A copy of the Senators' letter is below. Click here for a pdf copy.
April 23, 2013
The Honorable Bob Perciasepe
U.S. Environmental Protection Agency
1200 Pennsylvania Ave, NW
Washington, D.C. 20460
Dear Acting Administrator Perciasepe:
The Environmental Protection Agency (EPA) has indicated that it plans to move forward with a formal rulemaking to clarify the definition of "waters of the United States" under the Clean Water Act (CWA). We understand that the agency has yet to determine whether it will go forward with finalizing the proposed guidance in addition to the rulemaking or choose to conduct only a rulemaking. As you know, this rulemaking is of extreme significance, as the scope of the final rule will indicate whether EPA intends to redefine when isolated wetlands, intermittent streams, and other non-navigable waters should be subject to regulation under the CWA.

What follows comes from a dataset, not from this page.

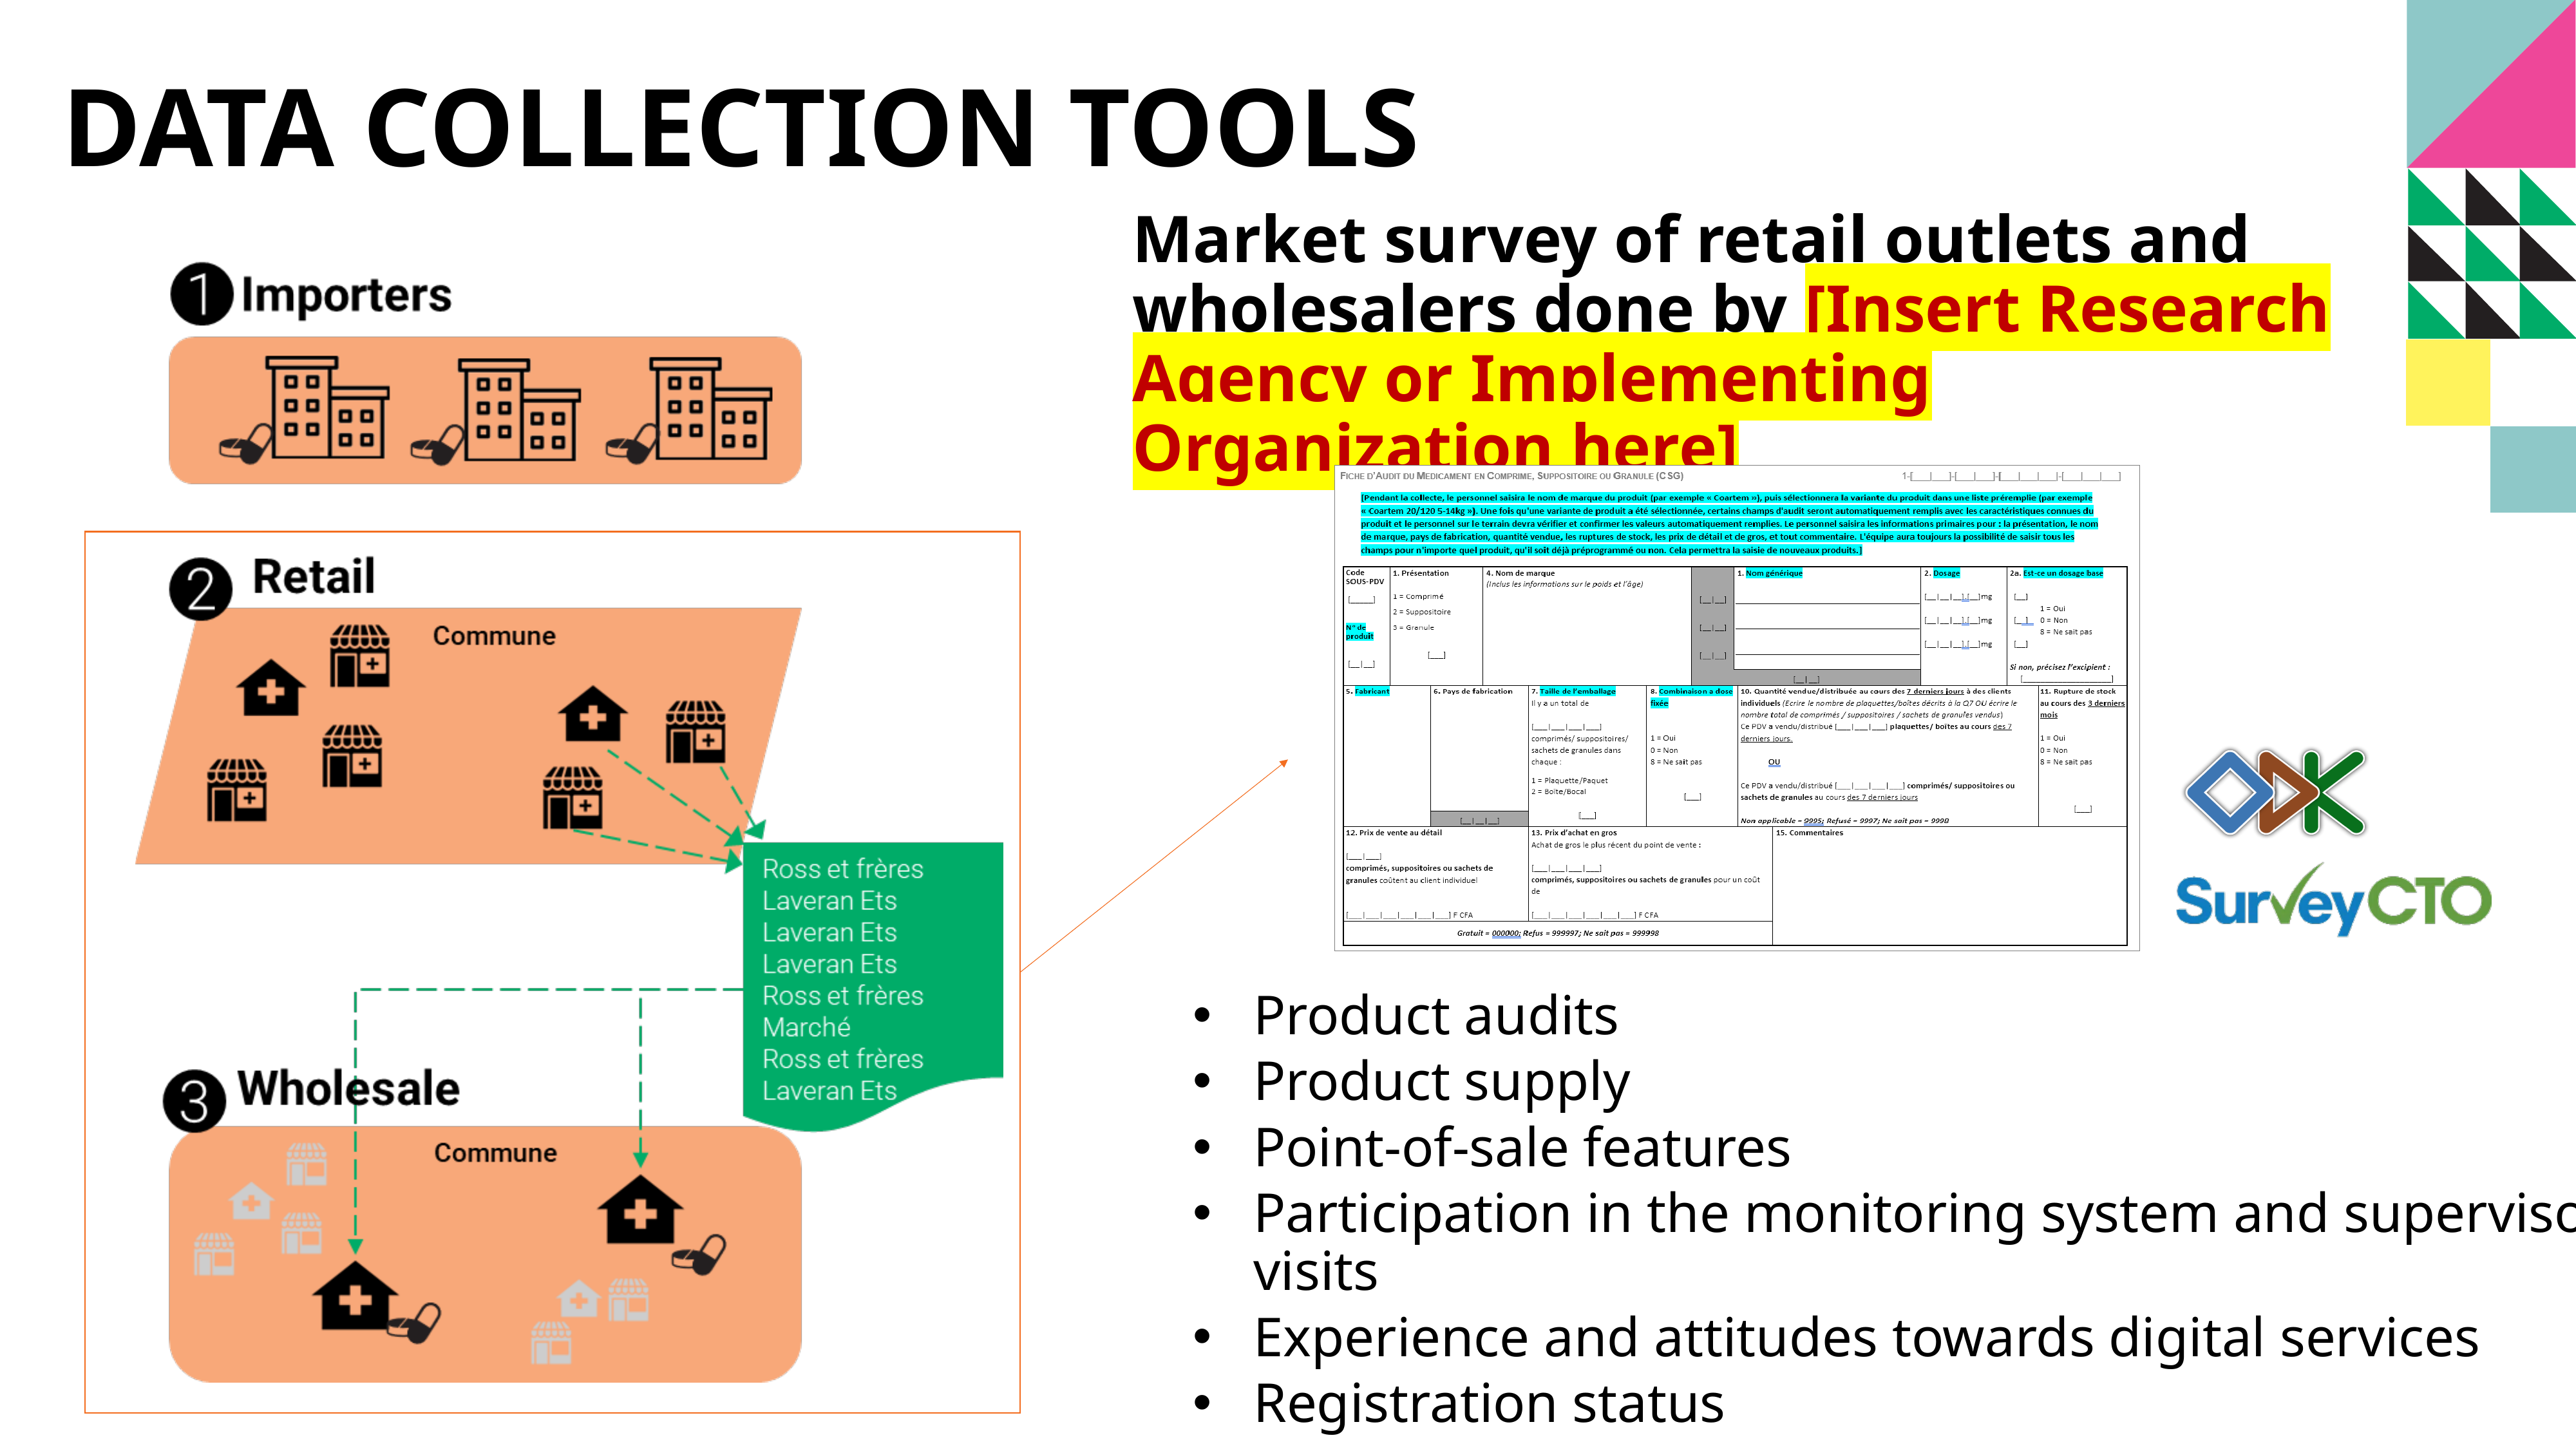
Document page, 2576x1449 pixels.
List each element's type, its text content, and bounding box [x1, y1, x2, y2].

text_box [1020, 759, 1288, 972]
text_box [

We write to express continued concern over the possible finalization of the proposed guidance. We request that you formally withdraw the draft guidance sent to Office of Management and Budget (OMB) in February 2012, and redirect the agency's finite resources. The draft guidance promulgated in 2011, if finalized, could expand the scope of the waters to be regulated beyond that intended by Congress. Moreover, leaving the guidance in place would further frustrate any potential rulemaking process. Given the significance of redefining jurisdictional limits to impose CWA authority, a formal rulemaking process provides a greater opportunity for public input and greater regulatory certainty than a guidance document.

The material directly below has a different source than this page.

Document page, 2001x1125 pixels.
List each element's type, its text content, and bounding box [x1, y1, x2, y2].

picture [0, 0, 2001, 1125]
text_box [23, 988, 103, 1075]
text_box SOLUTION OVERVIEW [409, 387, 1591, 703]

With regard to the rulemaking, we ask that you stay within the confines of current law and eschew attempts to expand jurisdiction beyond the intent of Congress. Any rulemaking should identify limits to EPA's jurisdiction under the statute consistent with those articulated in the Supreme Court decisions of SWANCC and Rapanos. In both of these cases, the U.S. Supreme Court made it clear that not all water bodies are subject to federal jurisdiction under the CWA. Any proposed rule should reflect this principle.
As you are aware, several recent cases indicate that the courts remain critical of EPA's efforts to expand jurisdiction or aggressively exercise the agency's enforcement powers. For example, in March 2012 the Supreme Court unanimously rejected EPA's position that a compliance order issued under the CWA was not final agency action subject to judicial review. More recently, the District Court for the Eastern District of Virginia held that EPA lacks authority under the CWA to establish a Total Maximum Daily Load (TMDL) for the flow of a non-pollutant (i.e., stormwater discharges) to regulate pollutant levels of an impaired water body. Just last month, the Supreme Court again thwarted attempts to expand jurisdiction when it held that the flow of water from an improved portion of a navigable waterway into an unimproved portion of the same waterway does not qualify as a "discharge of a pollutant" under the CWA. These cases demonstrate the readiness of the courts to ensure that EPA does not abuse the statutory and regulatory authority granted to it by Congress.
Accordingly, we request that you formally withdraw the proposed guidance and proceed with a formal rulemaking process. In conducting this process EPA should not attempt to expand its statutory authority beyond that intended by Congress. The final rule should reflect the principles promulgated in recent case law and identify limits on the agency's jurisdiction under the CWA.